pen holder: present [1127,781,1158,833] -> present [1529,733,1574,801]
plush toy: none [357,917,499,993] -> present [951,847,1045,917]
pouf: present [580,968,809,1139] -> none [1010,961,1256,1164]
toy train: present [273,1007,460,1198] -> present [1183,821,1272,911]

...

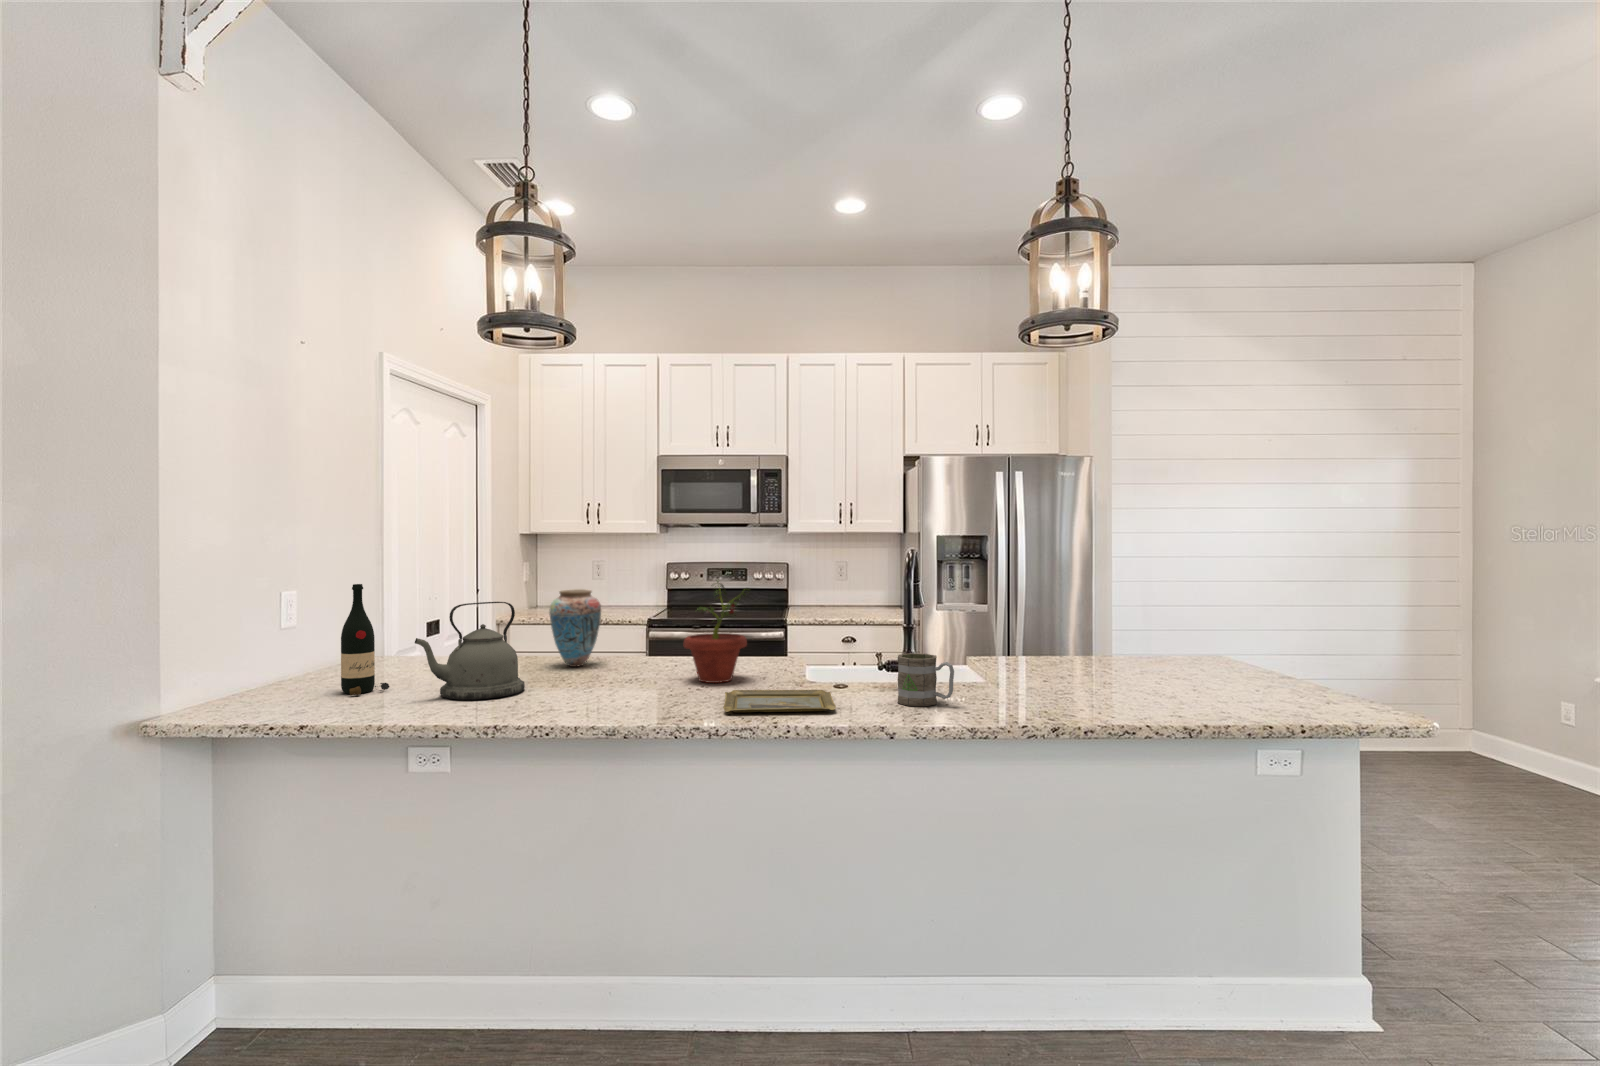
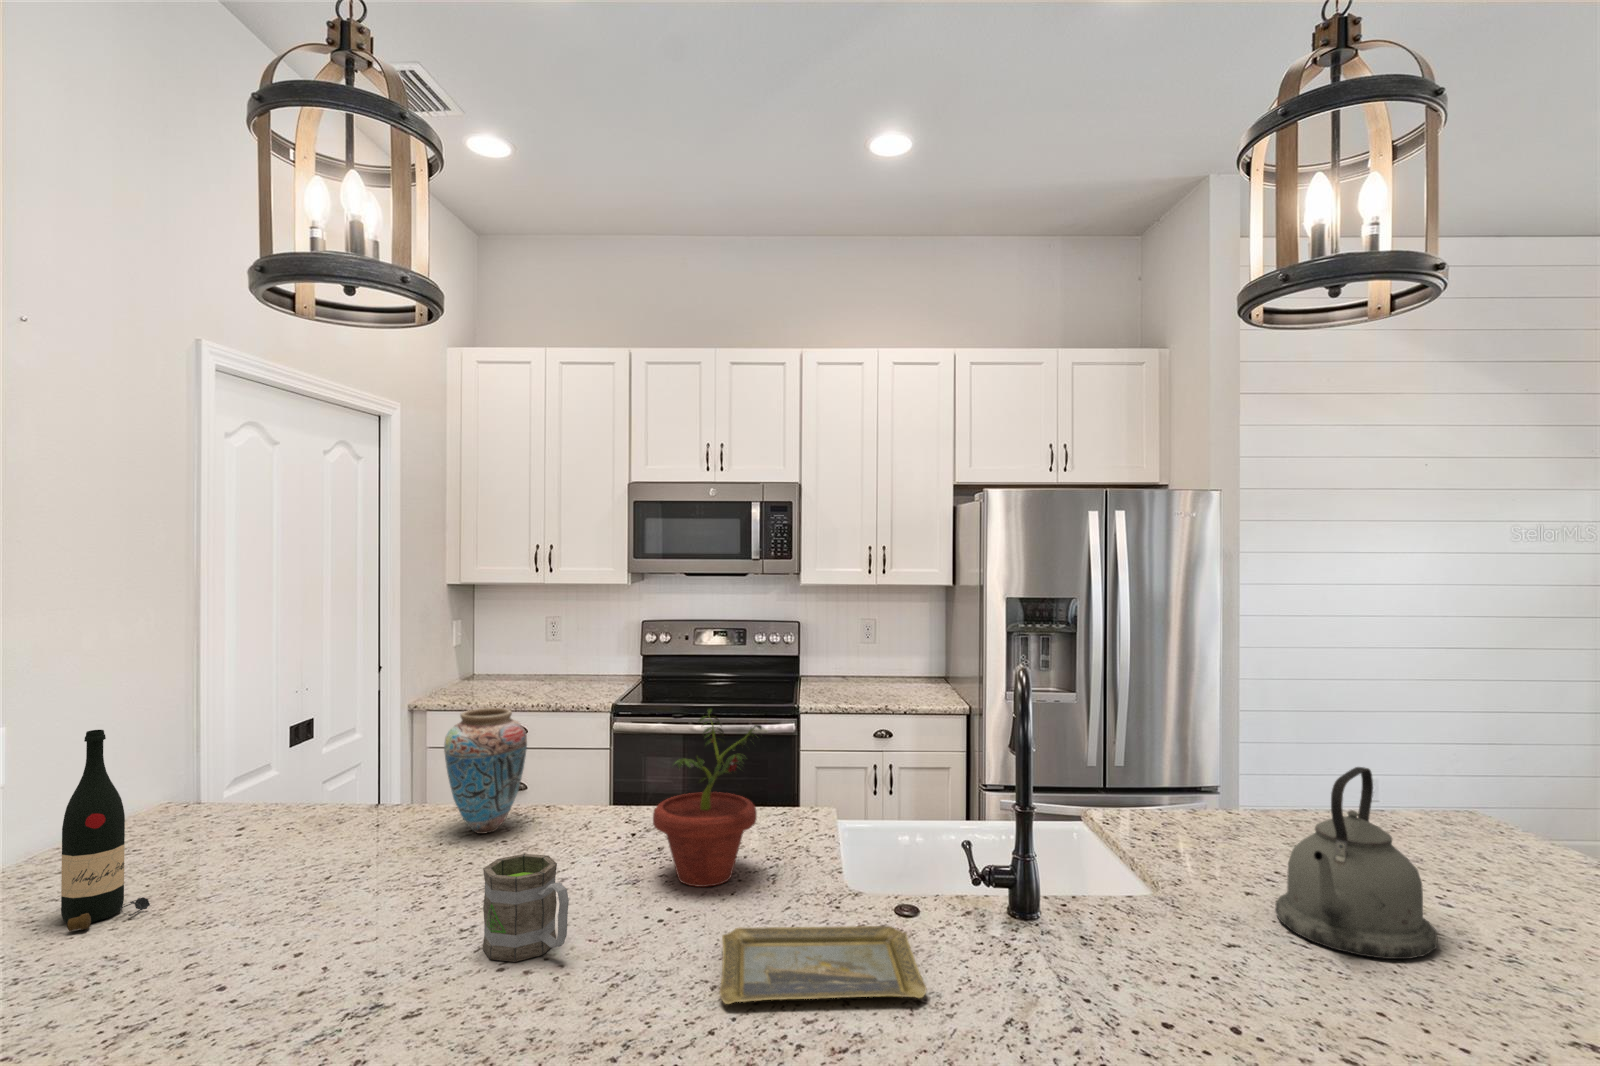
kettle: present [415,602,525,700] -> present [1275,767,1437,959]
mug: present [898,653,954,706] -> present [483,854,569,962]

Work to be completed: Find each line in the records above that contains "none", and copy it.

Answer section:
plush toy: none [357,917,499,993] -> present [951,847,1045,917]
pouf: present [580,968,809,1139] -> none [1010,961,1256,1164]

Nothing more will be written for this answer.